Тут, как говорят современные психологи, на лицо ролевая путаница в семейных отношениях. Бывает так, что жена вместо роли жены играет роль матери и няньки, муж заигрался в беспомощного младенца, мать играет роль соперницы своей дочери, отец видит в детях потенциальных собутыльников и играет перед ними роль своего в доску пацана. Когда взрослые так самозабвенно играют в детство, а маленький ребёнок, предоставленный самому себе, вынужден взять на себя роль единственного взрослого посреди впавших в детство родителей, вникать на равных с ними в их же интриги, тогда реальность настолько искажается, что все устают от этого противоестественного кавардака в отношениях, да и сами отношения неминуемо трещат по швам. Всё равно, что артист, которому поручили роль Гамлета, вдруг начинает играть могильщика и не понимает, почему никто не восхитится его гениальным исполнением чужой роли.
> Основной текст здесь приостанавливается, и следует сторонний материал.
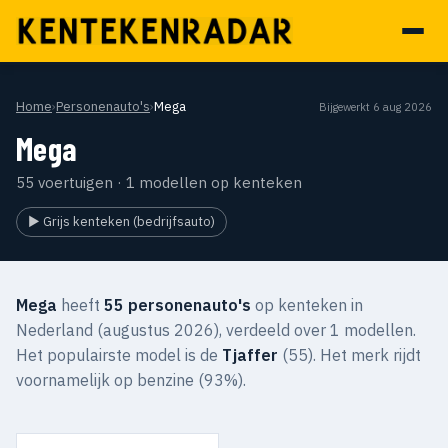
Home
›
Personenauto's
›
Mega
Bijgewerkt 6 aug 2026
Mega
55 voertuigen · 1 modellen op kenteken
▶ Grijs kenteken (bedrijfsauto)
Mega
heeft
55 personenauto's
op kenteken in
Nederland (augustus 2026), verdeeld over 1 modellen.
Het populairste model is de
Tjaffer
(55). Het merk rijdt
voornamelijk op benzine (93%).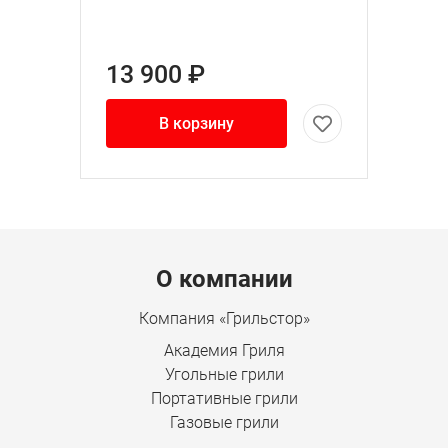
13 900 ₽
В корзину
Menu footer
О компании
Компания «Грильстор»
Академия Гриля
Угольные грили
Портативные грили
Газовые грили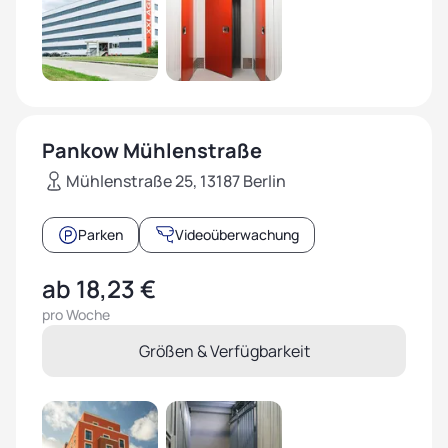
Pankow Mühlenstraße
Mühlenstraße 25, 13187 Berlin
Parken
Videoüberwachung
ab 18,23 €
pro Woche
Größen & Verfügbarkeit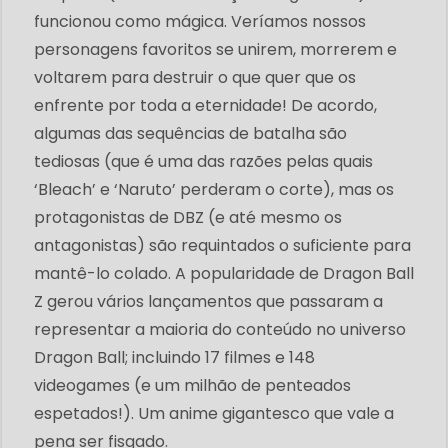
funcionou como mágica. Veríamos nossos
personagens favoritos se unirem, morrerem e
voltarem para destruir o que quer que os
enfrente por toda a eternidade! De acordo,
algumas das sequências de batalha são
tediosas (que é uma das razões pelas quais
‘Bleach’ e ‘Naruto’ perderam o corte), mas os
protagonistas de DBZ (e até mesmo os
antagonistas) são requintados o suficiente para
mantê-lo colado. A popularidade de Dragon Ball
Z gerou vários lançamentos que passaram a
representar a maioria do conteúdo no universo
Dragon Ball; incluindo 17 filmes e 148
videogames (e um milhão de penteados
espetados!). Um anime gigantesco que vale a
pena ser fisgado.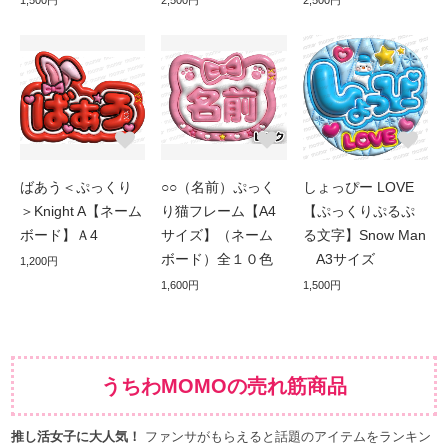
ばあう＜ぷっくり
○○（名前）ぷっく
しょっぴー LOVE
＞Knight A【ネーム
り猫フレーム【A4
【ぷっくりぷるぷ
ボード】Ａ4
サイズ】（ネーム
る文字】Snow Man
ボード）全１０色
A3サイズ
1,200円
1,600円
1,500円
うちわMOMOの売れ筋商品
推し活女子に大人気！
ファンサがもらえると話題のアイテムをランキン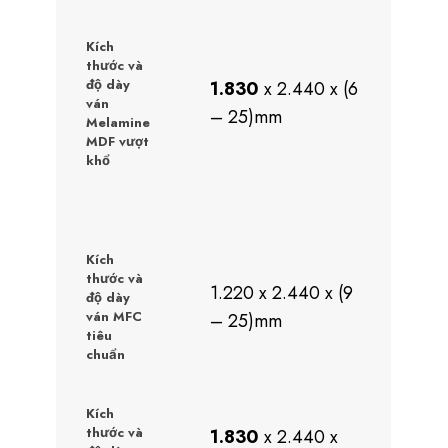
Kích
thước và
độ dày
1.830
x 2.440 x (6
ván
– 25)mm
Melamine
MDF vượt
khổ
Kích
thước và
1.220 x 2.440 x (9
độ dày
ván MFC
– 25)mm
tiêu
chuẩn
Kích
thước và
1.830
x 2.440 x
Или рядовой сотрудник вдруг начинает играть роль руководителя, а сам руководитель раздавлен свалившейся на него ответственностью и недоумевает, почему ему нельзя играть роль рядового сотрудника. Но если все понимают, что в театре или на производстве такая ролевая путаница может привести к провалу или аварии, то в семье почему-то на это не обращается никакого внимания. И нет никого, кто сумел бы разрулить эту ситуацию. Такая путаница похожа на смещение пластов земли относительно друг друга при сильном землетрясении, когда всё рушится, крошится, рассыпается и нет этому конца, присутствует сейчас практически в любых отношениях. Полный сдвиг по фазе. Одни утверждают, что это Сталин исковеркал их души, другие доказывают, что во всём виновата Перестройка – нужное подчеркнуть. Сами люди как всегда опять ни при чём.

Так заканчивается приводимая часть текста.